A Confederate soldier confronts the horror of battle and the power of grace in this “poignant, haunting, and important” novel of the Civil War (The Tennessean, Nashville).
A New York Times Notable Book and Winner of the William Boyd Award for Best Military Novel
In November 1864, Gen. John Bell Hood’s Army of Tennessee prepares to launch an assault on Union forces near Franklin, Tennessee. Dirty, exhausted, and hungry, the Confederate soldiers form a line of battle across an open field. Among them stands Pvt. Bushrod Carter, a twenty-six-year-old rifleman from Cumberland, Mississippi. Against all odds, Bushrod has survived three years of war unscathed—but his luck is about to run out.
Wounded in the battle, Bushrod is taken to a makeshift hospital on a nearby plantation. There, he falls under the care of Anna Hereford, who bears her own scars from years of relentless bloodshed and tragedy. In the grisly aftermath of one of the Confederate army’s most disastrous campaigns, Anna and Bushrod seek salvation and understanding in each other. Their fragile bond carries with it the hope of a life beyond the war, and the risk of a pain too devastating to endure.

# [Exercise]
List every person named in the last two paragraphs of the book description.

# [Dataset entries]
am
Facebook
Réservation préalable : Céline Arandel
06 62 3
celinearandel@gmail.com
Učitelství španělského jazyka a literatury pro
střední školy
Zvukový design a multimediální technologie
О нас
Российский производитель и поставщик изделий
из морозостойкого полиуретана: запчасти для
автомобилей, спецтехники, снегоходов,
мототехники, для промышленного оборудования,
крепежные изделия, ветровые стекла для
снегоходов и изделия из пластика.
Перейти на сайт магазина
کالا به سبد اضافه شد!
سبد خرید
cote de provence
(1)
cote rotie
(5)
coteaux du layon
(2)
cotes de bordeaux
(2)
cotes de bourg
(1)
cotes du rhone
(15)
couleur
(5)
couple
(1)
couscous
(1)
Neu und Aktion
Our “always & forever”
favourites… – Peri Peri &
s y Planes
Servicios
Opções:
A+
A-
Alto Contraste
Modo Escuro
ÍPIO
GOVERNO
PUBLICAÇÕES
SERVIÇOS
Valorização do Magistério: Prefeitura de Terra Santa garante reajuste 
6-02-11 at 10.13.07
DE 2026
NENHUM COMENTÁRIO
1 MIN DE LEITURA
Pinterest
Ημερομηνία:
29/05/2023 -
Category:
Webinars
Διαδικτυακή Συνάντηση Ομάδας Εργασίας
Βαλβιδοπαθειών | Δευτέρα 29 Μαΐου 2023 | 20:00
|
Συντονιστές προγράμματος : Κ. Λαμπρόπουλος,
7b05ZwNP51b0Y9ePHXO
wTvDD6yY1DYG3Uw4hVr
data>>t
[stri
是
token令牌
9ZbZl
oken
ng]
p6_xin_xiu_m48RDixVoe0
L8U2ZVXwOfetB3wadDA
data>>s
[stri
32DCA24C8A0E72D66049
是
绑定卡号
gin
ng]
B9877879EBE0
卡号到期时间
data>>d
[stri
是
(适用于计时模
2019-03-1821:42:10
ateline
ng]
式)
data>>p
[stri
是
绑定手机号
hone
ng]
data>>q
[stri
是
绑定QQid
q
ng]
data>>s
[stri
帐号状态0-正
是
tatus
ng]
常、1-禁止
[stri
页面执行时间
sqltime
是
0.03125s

# [Task solution]
Gen. John Bell Hood, Pvt. Bushrod Carter, Anna Hereford